The second part is my wish to change the src/ tree, which comprises the source for "pugs" executable, to public domain status, by moving all third-party parts out to a separate place (third-party/), and rewriting parts of the contributions where the contributor would like to maintain Artistic2.0b5+GPL license status for their contributions.
All contributions outside the src/ tree remains unaffected.
I thank your contribution in parameter binding and object finalization. Due to the Capture unification and disappearance of References, they need to be rewritten anyway. I regret that you will not participate in the rewrite.
- Disclaiming my compilation-copyright over Pugs does not affect any contributed code.
- Moving third-party code to third-party/ does not affect any contributed code on those third-party code, since they still retain their own license.
- All contributed code outside src/ directory remains unaffected.
- The src/ directory is currently still under Artistic 2.0b5/GPL, but I'd like to relax this restriction, making the "pugs" binary itself public domain software. This will not take effect until the next release.
- The rationale for the src/ change is that I think the social dynamics of the Pugs src/ tree differs from the intent of restrictions imposed by Artistic2.0b14.
- Also, it is more common for research/prototype project to under BSD license, MIT license, or public domain. I'd like to let those projects reuse Pugs's source code, which Artistic2 does not allow.

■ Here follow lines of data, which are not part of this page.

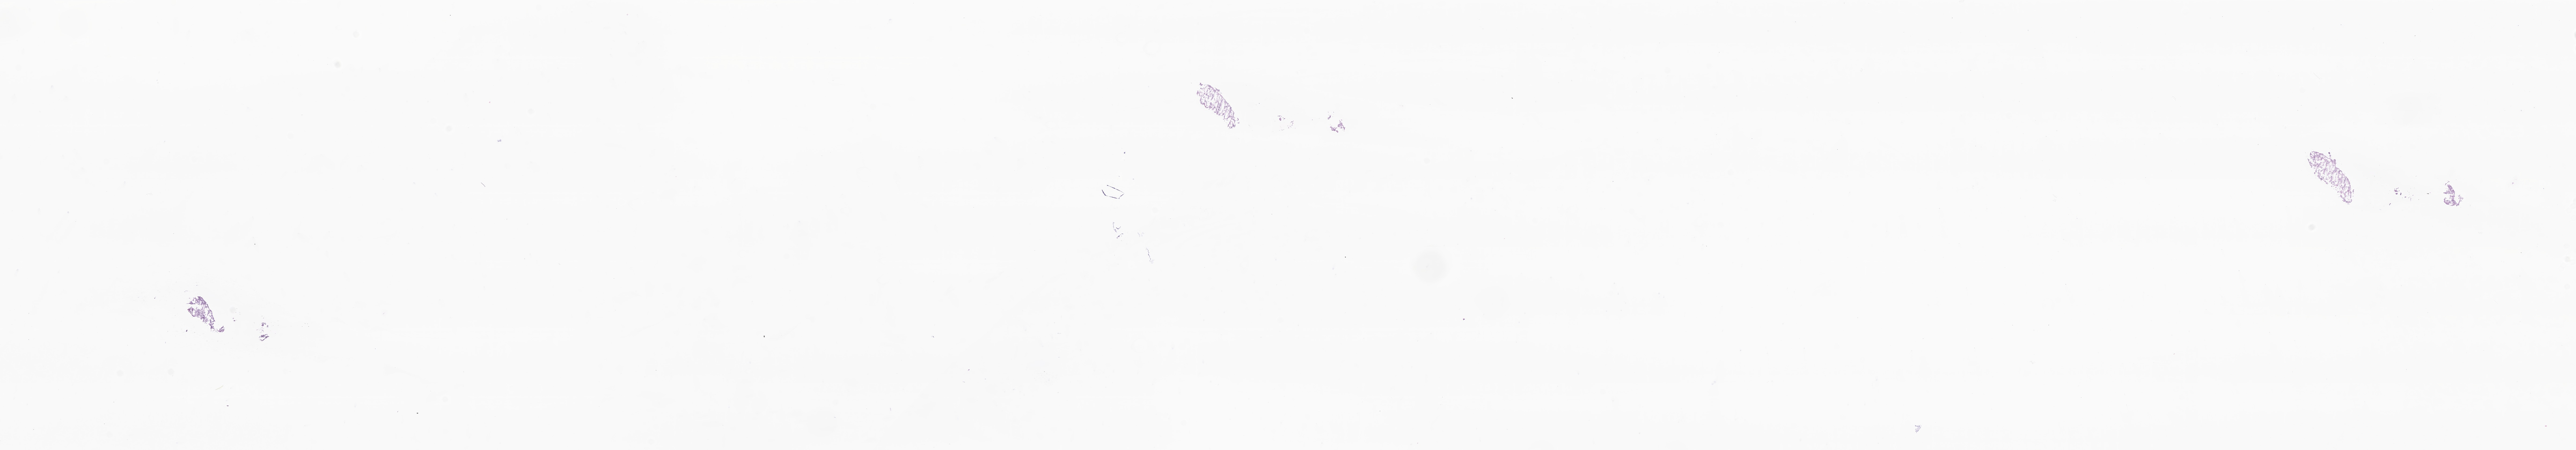
Digitized hematoxylin and eosin (H&E)-stained section of tumor tissue from the brain, a low-resolution overview of the entire scanned area, about 40.5 x 7.1 mm; frozen section (OCT-embedded). Male patient, age 70 months (5 years 10 months).
• diagnosis: Glioma, malignant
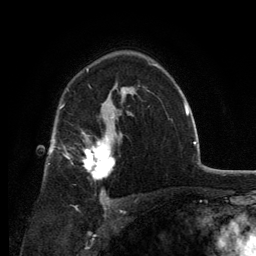
Breast MRI, one axial slice; slice 86 of 134 in the series (ordered by position); cropped to one breast; dynamic contrast-enhanced series, time point 2 of 6 at this slice position (early post-contrast); 3 T; TE 2.8 ms, TR 7.7 ms; 1.2 mm slice thickness; 256 × 256 image matrix, field of view 170 × 170 mm. Female patient.
Structures marked on this image (semi-automatic segmentation, software-assisted and operator-edited):
- enhancing-tissue mask used for the functional tumour volume (all voxels passing the contrast-enhancement thresholds inside the analysis volume; usually the tumour): bounding box (x1, y1, x2, y2) in pixels: (82, 128, 115, 181)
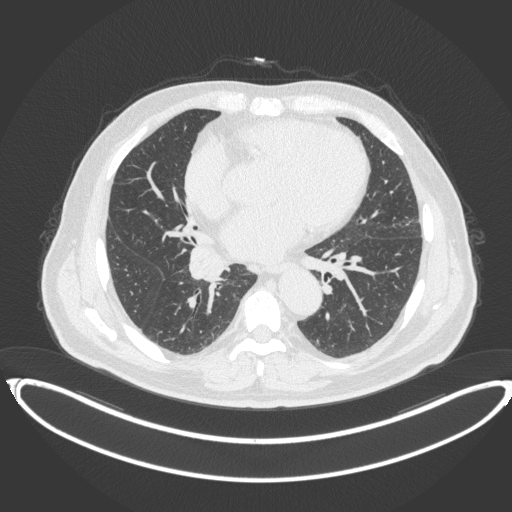
Chest CT, one axial slice; position 189 of 383 along the scan axis; reconstruction kernel B31f; 120 kVp; lung window (W 1500 / L -600 HU); 1 mm slice thickness; 512 × 512 image matrix, field of view 448 × 448 mm. Male patient, age 61 years. From the clinical record (not read from this slice): clinical TNM (as recorded): T1b N1 M0.
Annotated regions visible in this slice (rectangle marked by the reading radiologist):
- lung tumour (recorded histology: squamous cell carcinoma): bounding box <186,239,232,284> (left, top, right, bottom; pixels)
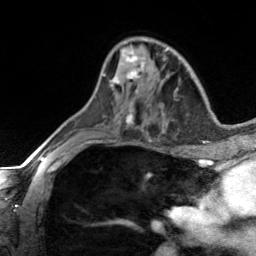
Breast MRI, one axial slice. Slice 84 of 134 in the series (ordered by position). Cropped to one breast. Dynamic contrast-enhanced series, time point 2 of 7 at this slice position (early post-contrast). 3 T. TE 1.7 ms, TR 4.6 ms. 256 × 256 image matrix. Female patient.
Annotated regions visible in this slice (semi-automatic segmentation, software-assisted and operator-edited):
- enhancing-tissue mask used for the functional tumour volume (all voxels passing the contrast-enhancement thresholds inside the analysis volume; usually the tumour): bounding box [x1, y1, x2, y2] px = [103, 49, 146, 93]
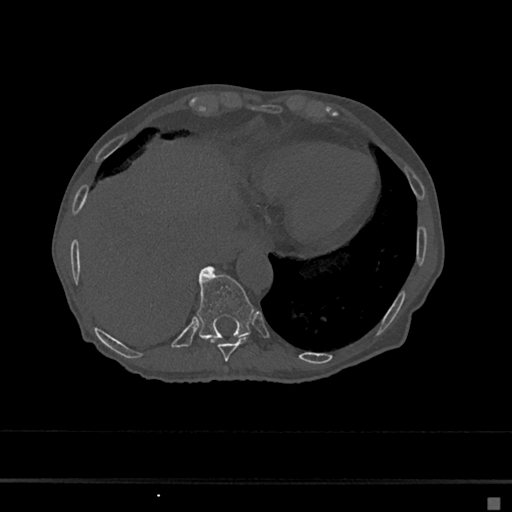
CT including the spine, one axial slice. Slice 244 of 797 in the series (ordered by position). Bone window (W 1800 / L 400 HU). 512 × 512 image matrix. Female patient, age 68 years. Case-level facts recorded for this patient, not image findings: primary cancer: renal.
Annotated regions visible in this slice (semi-automatically segmented with operator editing):
- T10 vertebra: box from (x=197, y=267) to (x=254, y=339) px
- T9 vertebra: (x=210, y=336)–(x=248, y=362)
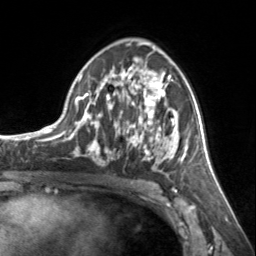
Breast MRI, one axial slice. Position 84 of 134 along the scan axis. Cropped to one breast. Dynamic contrast-enhanced series, time point 2 of 7 at this slice position (early post-contrast). 3 T. TE 1.7 ms, TR 4.6 ms. 1.2 mm slice thickness. 256 × 256 image matrix, field of view 150 × 150 mm. Female patient.
Annotated regions visible in this slice (semi-automatic segmentation, software-assisted and operator-edited):
- enhancing-tissue mask used for the functional tumour volume (all voxels passing the contrast-enhancement thresholds inside the analysis volume; usually the tumour): bounding box [x1, y1, x2, y2] px = [72, 57, 178, 175]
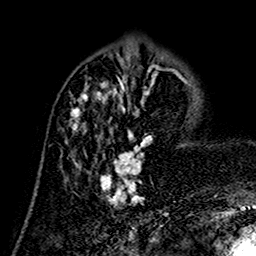
Breast MRI (dynamic contrast-enhanced), one axial slice. Cropped to one breast. Dynamic contrast-enhanced series, time point 2 of 7 at this slice position (early post-contrast). 1.5 T. TE 2.7 ms, TR 5.4 ms. 1 mm slice thickness. 256 × 256 image matrix, field of view 155 × 155 mm. Female patient.
Outlined on this slice (semi-automatic segmentation, software-assisted and operator-edited):
- enhancing-tissue mask used for the functional tumour volume (all voxels passing the contrast-enhancement thresholds inside the analysis volume; usually the tumour): bounding box (x1, y1, x2, y2) in pixels: (69, 73, 157, 207)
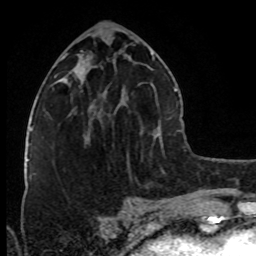
Breast MRI (dynamic contrast-enhanced), one axial slice; position 38 of 80 along the scan axis; cropped to one breast; dynamic contrast-enhanced series, time point 2 of 8 at this slice position (early post-contrast); 1.5 T; TE 4.2 ms, TR 7 ms; 256 × 256 image matrix, field of view 160 × 160 mm. Female patient.
Outlined on this slice (semi-automatic segmentation, software-assisted and operator-edited):
- enhancing-tissue mask used for the functional tumour volume (all voxels passing the contrast-enhancement thresholds inside the analysis volume; usually the tumour): bounding box <88,104,99,117> (left, top, right, bottom; pixels)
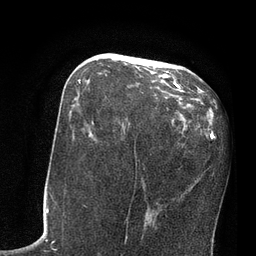
Breast MRI, one axial slice. Position 36 of 80 along the scan axis. Cropped to one breast. Dynamic contrast-enhanced series, time point 2 of 7 at this slice position (early post-contrast). 3 T. TE 2.1 ms, TR 4.8 ms. 2 mm slice thickness. 256 × 256 image matrix, field of view 170 × 170 mm. Female patient.
Annotated regions visible in this slice (semi-automatic segmentation, software-assisted and operator-edited):
- enhancing-tissue mask used for the functional tumour volume (all voxels passing the contrast-enhancement thresholds inside the analysis volume; usually the tumour): bounding box [x1, y1, x2, y2] px = [79, 71, 179, 88]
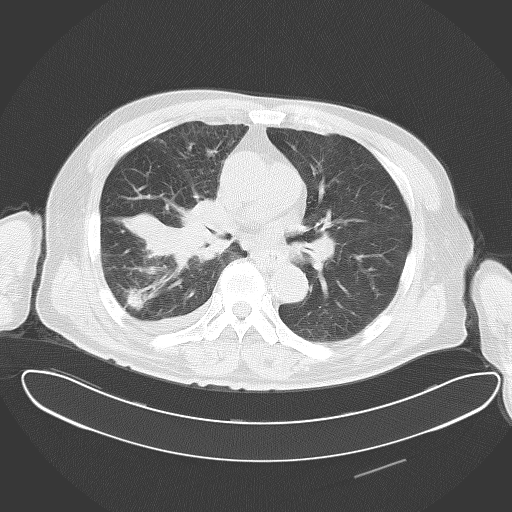
Chest CT, one axial slice. Position 31 of 62 along the scan axis. Reconstruction kernel B70f. 120 kVp. Lung window (W 1500 / L -600 HU). 5 mm slice thickness. 512 × 512 image matrix, field of view 427 × 427 mm. Patient: male, 78 years. Case-level facts recorded for this patient, not image findings: clinical TNM (as recorded): T2 N1 M1.
Structures marked on this image (rectangle marked by the reading radiologist):
- lung tumour (recorded histology: adenocarcinoma): bounding box <112,186,246,281> (left, top, right, bottom; pixels)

- Also, it is always possible for TPF (or anybody) to later pick up the public-domain part of Pugs, and redistribute it under Artistic2, or any other license (MPL or BSD, for example). This ensures the possibility for a "production" version of Pugs later adopted by an organization.

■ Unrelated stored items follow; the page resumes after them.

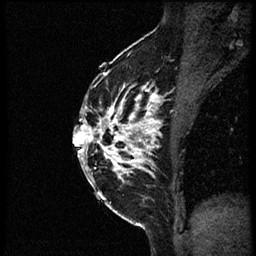
Breast MRI (dynamic contrast-enhanced), one sagittal slice. Dynamic contrast-enhanced study with each time point stored as its own series, time point 2 of 3 at this slice position (early post-contrast, ordered by acquisition time). 1.5 T. TE 4.2 ms, TR 21.3 ms. 256 × 256 image matrix, field of view 200 × 200 mm. Patient: female, 41 years. From the clinical record (not read from this slice): setting: breast cancer imaged before/during neoadjuvant chemotherapy; receptor status: HER2-positive.
Structures marked on this image (semi-automatic segmentation, software-assisted and operator-edited):
- analysis volume of interest (the breast-tissue region the enhancement analysis was run in; not a lesion): bounding box <84,73,177,205> (left, top, right, bottom; pixels)
- tumour enhancement mask (voxels above the 100 % enhancement threshold inside the analysis volume of interest): <84,73,164,183>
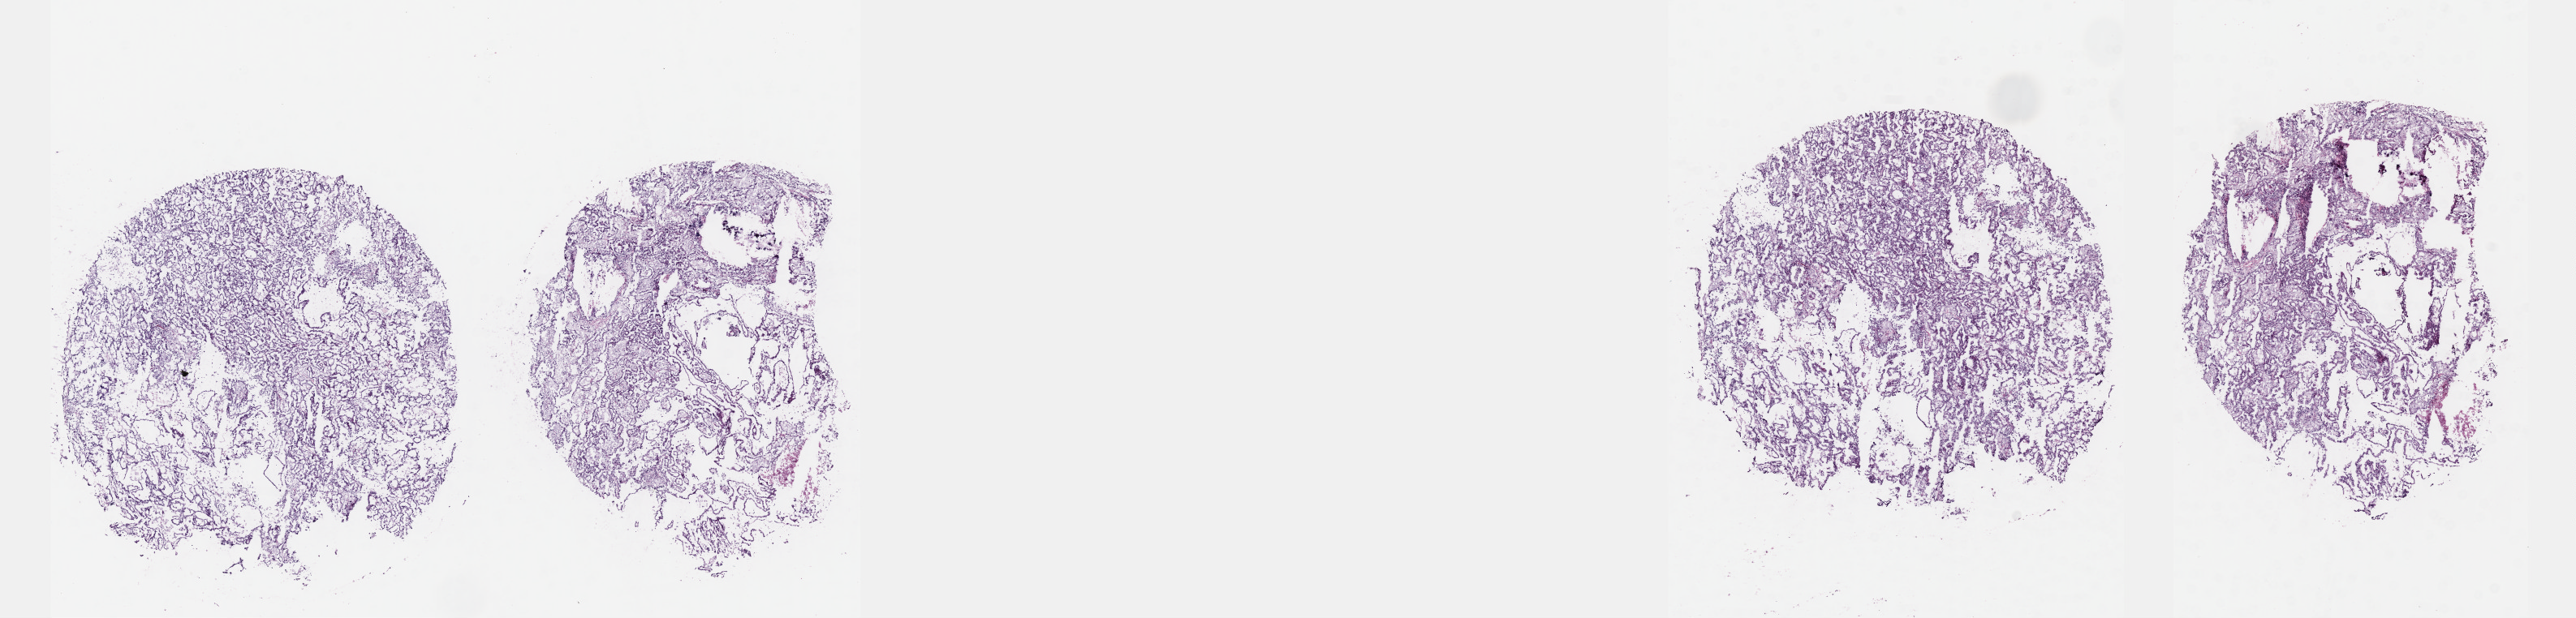
Hematoxylin and eosin (H&E) stained whole-slide image, a low-resolution overview of the entire scanned area, about 25.7 x 6.2 mm (slide scanned at 40x), frozen section from the top of the tissue portion, primary tumour sample from the kidney. Male, age 53 years at initial diagnosis. Slide review estimates, as recorded: tumour cells 90%, tumour nuclei 90%, normal cells 0%, stromal cells 10%, necrosis 0%. Inflammatory infiltration, as recorded: lymphocyte infiltration 0%, monocyte infiltration 0%, neutrophil infiltration 0%.
* diagnosis: Papillary adenocarcinoma, NOS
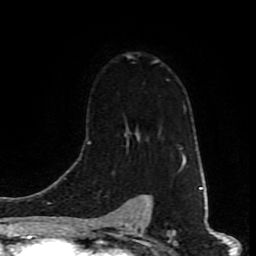
Breast MRI (dynamic contrast-enhanced), one axial slice. Position 58 of 80 along the scan axis. Cropped to one breast. Dynamic contrast-enhanced series, time point 2 of 9 at this slice position (early post-contrast). 1.5 T. TE 4.2 ms, TR 7 ms. 2 mm slice thickness. 256 × 256 image matrix, field of view 160 × 160 mm. Female patient.
Structures marked on this image (semi-automatic segmentation, software-assisted and operator-edited):
- enhancing-tissue mask used for the functional tumour volume (all voxels passing the contrast-enhancement thresholds inside the analysis volume; usually the tumour): box from (x=89, y=55) to (x=184, y=170) px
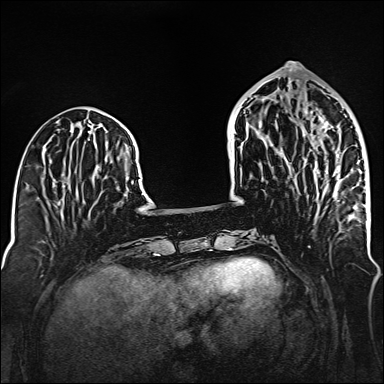
Breast MRI (dynamic contrast-enhanced), one axial slice; position 55 of 160 along the scan axis; dynamic contrast-enhanced series, time point 2 of 6 at this slice position (early post-contrast); 1.5 T; TE 2.3 ms, TR 5.2 ms; 1 mm slice thickness; 384 × 384 image matrix, field of view 320 × 320 mm. Female patient.
Annotated regions visible in this slice (semi-automatic segmentation, software-assisted and operator-edited):
- enhancing-tissue mask used for the functional tumour volume (all voxels passing the contrast-enhancement thresholds inside the analysis volume; usually the tumour): bounding box [x1, y1, x2, y2] px = [303, 109, 329, 195]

- If you have previously committed into src/, and disagree with making your code available without restrictions, then please inform me, just like chromatic did.
Update: It turns out that chromatic thinks MIT license is okay. Pending further communication, maybe there is yet hope of agreement...
Thank you for addressing this so quickly; I very much appreciate it!
Posted by: chromatic | 2006.04.24 at 01:10 PM
Perhaps it's good to have a LICENSING file in the repository's root, where licenses are mentioned per directory, and where authors can declare their own statements ("I hereby disclaim copyright", "My contributions are under MIT license").
Licensing is important for more than just the src/ tree. I've contributed documentation and tests, both of which I think should be in the public domain, or MIT domain. A centralized administration of licensing information would allow me to pre-emptively re/unlicense my contributions to everything.
And in the future, reading such a file is much easier than browsing through blog comments, IRC logs, and use.perl journals.